Dataset entries:

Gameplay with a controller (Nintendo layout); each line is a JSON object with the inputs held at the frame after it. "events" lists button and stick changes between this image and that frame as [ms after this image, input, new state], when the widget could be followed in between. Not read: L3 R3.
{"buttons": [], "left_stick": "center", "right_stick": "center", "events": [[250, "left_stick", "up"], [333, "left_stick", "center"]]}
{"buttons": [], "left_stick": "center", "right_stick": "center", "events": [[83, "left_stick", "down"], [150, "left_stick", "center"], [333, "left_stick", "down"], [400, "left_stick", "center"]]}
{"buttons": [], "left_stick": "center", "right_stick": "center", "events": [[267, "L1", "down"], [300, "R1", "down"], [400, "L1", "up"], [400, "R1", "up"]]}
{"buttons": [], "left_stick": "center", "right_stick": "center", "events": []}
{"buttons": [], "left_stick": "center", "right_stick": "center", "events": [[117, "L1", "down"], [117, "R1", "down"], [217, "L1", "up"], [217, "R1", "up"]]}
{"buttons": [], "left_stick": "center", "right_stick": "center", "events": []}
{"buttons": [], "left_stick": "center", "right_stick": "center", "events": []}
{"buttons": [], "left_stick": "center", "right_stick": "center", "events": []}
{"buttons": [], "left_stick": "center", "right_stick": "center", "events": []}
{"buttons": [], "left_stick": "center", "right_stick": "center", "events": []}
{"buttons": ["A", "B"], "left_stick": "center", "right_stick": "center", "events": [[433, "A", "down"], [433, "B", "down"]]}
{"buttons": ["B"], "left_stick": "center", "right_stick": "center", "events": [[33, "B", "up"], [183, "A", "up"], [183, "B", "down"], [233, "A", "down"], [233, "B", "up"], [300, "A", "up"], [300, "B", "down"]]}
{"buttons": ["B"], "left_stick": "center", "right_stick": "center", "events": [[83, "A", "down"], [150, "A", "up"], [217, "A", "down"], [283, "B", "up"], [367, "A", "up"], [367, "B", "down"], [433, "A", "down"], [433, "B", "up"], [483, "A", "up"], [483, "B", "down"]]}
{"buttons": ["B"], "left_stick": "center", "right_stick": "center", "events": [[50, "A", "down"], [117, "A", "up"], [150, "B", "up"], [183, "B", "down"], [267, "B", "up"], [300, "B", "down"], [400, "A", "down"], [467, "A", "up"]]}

Required action:
The complete listing, transcribed exactly, is the expected answer.

Output below:
Gameplay with a controller (Nintendo layout); each line is a JSON object with the inputs held at the frame after it. "events" lists button and stick changes between this image and that frame as [ms after this image, input, new state], when the widget could be followed in between. Not read: L3 R3.
{"buttons": [], "left_stick": "center", "right_stick": "center", "events": [[250, "left_stick", "up"], [333, "left_stick", "center"]]}
{"buttons": [], "left_stick": "center", "right_stick": "center", "events": [[83, "left_stick", "down"], [150, "left_stick", "center"], [333, "left_stick", "down"], [400, "left_stick", "center"]]}
{"buttons": [], "left_stick": "center", "right_stick": "center", "events": [[267, "L1", "down"], [300, "R1", "down"], [400, "L1", "up"], [400, "R1", "up"]]}
{"buttons": [], "left_stick": "center", "right_stick": "center", "events": []}
{"buttons": [], "left_stick": "center", "right_stick": "center", "events": [[117, "L1", "down"], [117, "R1", "down"], [217, "L1", "up"], [217, "R1", "up"]]}
{"buttons": [], "left_stick": "center", "right_stick": "center", "events": []}
{"buttons": [], "left_stick": "center", "right_stick": "center", "events": []}
{"buttons": [], "left_stick": "center", "right_stick": "center", "events": []}
{"buttons": [], "left_stick": "center", "right_stick": "center", "events": []}
{"buttons": [], "left_stick": "center", "right_stick": "center", "events": []}
{"buttons": ["A", "B"], "left_stick": "center", "right_stick": "center", "events": [[433, "A", "down"], [433, "B", "down"]]}
{"buttons": ["B"], "left_stick": "center", "right_stick": "center", "events": [[33, "B", "up"], [183, "A", "up"], [183, "B", "down"], [233, "A", "down"], [233, "B", "up"], [300, "A", "up"], [300, "B", "down"]]}
{"buttons": ["B"], "left_stick": "center", "right_stick": "center", "events": [[83, "A", "down"], [150, "A", "up"], [217, "A", "down"], [283, "B", "up"], [367, "A", "up"], [367, "B", "down"], [433, "A", "down"], [433, "B", "up"], [483, "A", "up"], [483, "B", "down"]]}
{"buttons": ["B"], "left_stick": "center", "right_stick": "center", "events": [[50, "A", "down"], [117, "A", "up"], [150, "B", "up"], [183, "B", "down"], [267, "B", "up"], [300, "B", "down"], [400, "A", "down"], [467, "A", "up"]]}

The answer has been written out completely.